Unrepresented buyers tell a listing broker they want to make a $120,000 offer on a house listed at $180,000. The listing broker knows that the sellers' mortgage balance is $130,000 and they will owe a 7% brokerage fee plus approximately $1,500 in additional closing costs. In this situation, the listing broker SHOULD:
Present the offer and let the sellers decide whether to accept it.
In this scenario, the listing broker has a duty to present all offers to the sellers, regardless of the offer amount compared to the sellers' financial situation. It is ultimately the sellers' decision to accept or reject the offer, and the broker must facilitate that process.
While the broker has a duty to inform the sellers about their financial standing, disclosing that the sellers owe more than the offer amount may not be necessary before presenting the offer. The primary obligation is to present the offer first, allowing sellers the opportunity to consider it in the context of their situation.
Holding the offer would violate the broker's fiduciary responsibility to the unrepresented buyers. The broker cannot prioritize potential future offers over the current one, as this could disadvantage the buyers who have made a legitimate offer on the property.
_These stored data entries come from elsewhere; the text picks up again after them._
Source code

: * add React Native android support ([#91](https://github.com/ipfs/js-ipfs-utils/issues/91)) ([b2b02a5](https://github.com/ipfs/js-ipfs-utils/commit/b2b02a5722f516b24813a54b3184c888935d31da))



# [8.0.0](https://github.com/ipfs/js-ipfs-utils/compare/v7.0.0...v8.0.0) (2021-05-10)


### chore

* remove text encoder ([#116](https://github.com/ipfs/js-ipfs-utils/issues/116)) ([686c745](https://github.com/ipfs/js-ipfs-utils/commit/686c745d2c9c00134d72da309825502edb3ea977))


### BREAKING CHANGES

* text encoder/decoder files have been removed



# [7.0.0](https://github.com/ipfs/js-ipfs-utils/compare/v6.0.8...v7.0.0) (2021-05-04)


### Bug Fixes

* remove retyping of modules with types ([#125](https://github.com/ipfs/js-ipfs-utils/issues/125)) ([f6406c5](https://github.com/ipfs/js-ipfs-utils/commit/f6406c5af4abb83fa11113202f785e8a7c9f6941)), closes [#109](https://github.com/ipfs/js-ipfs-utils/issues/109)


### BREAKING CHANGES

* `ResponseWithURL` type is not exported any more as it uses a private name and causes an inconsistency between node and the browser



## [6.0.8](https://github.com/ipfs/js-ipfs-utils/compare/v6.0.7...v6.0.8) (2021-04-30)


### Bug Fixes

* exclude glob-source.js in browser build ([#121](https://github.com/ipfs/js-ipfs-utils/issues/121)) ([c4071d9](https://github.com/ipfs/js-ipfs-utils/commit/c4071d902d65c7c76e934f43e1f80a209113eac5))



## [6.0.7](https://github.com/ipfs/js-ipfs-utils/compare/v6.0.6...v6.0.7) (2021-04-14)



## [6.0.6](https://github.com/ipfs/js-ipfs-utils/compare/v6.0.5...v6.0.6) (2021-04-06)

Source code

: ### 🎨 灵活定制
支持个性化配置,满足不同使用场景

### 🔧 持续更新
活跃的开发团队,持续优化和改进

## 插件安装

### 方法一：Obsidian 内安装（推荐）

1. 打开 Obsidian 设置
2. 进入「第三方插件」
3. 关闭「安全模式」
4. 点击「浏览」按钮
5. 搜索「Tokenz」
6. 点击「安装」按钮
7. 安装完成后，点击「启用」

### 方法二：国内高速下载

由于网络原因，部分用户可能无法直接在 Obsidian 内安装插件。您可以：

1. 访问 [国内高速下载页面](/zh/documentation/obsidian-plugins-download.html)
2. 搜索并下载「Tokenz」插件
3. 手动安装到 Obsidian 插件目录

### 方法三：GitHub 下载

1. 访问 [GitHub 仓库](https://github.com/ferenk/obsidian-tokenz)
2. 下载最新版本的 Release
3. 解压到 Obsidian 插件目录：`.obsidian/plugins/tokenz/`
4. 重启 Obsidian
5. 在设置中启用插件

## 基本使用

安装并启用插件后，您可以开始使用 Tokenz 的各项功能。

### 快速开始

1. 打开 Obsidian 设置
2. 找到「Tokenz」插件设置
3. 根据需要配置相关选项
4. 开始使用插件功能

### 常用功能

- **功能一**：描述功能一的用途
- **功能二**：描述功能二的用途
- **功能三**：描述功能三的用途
The listing broker cannot determine the acceptability of an offer on behalf of the sellers. It is not within the broker's purview to reject an offer outright without presenting it to the sellers first, as this decision rests solely with them.
In real estate transactions, it is essential for brokers to present all offers to sellers, allowing them to make informed decisions. By presenting the $120,000 offer to the sellers, the listing broker fulfills their obligation and provides the sellers the chance to evaluate their options, despite the potential financial implications of the offer. This process ensures transparency and fairness in real estate dealings.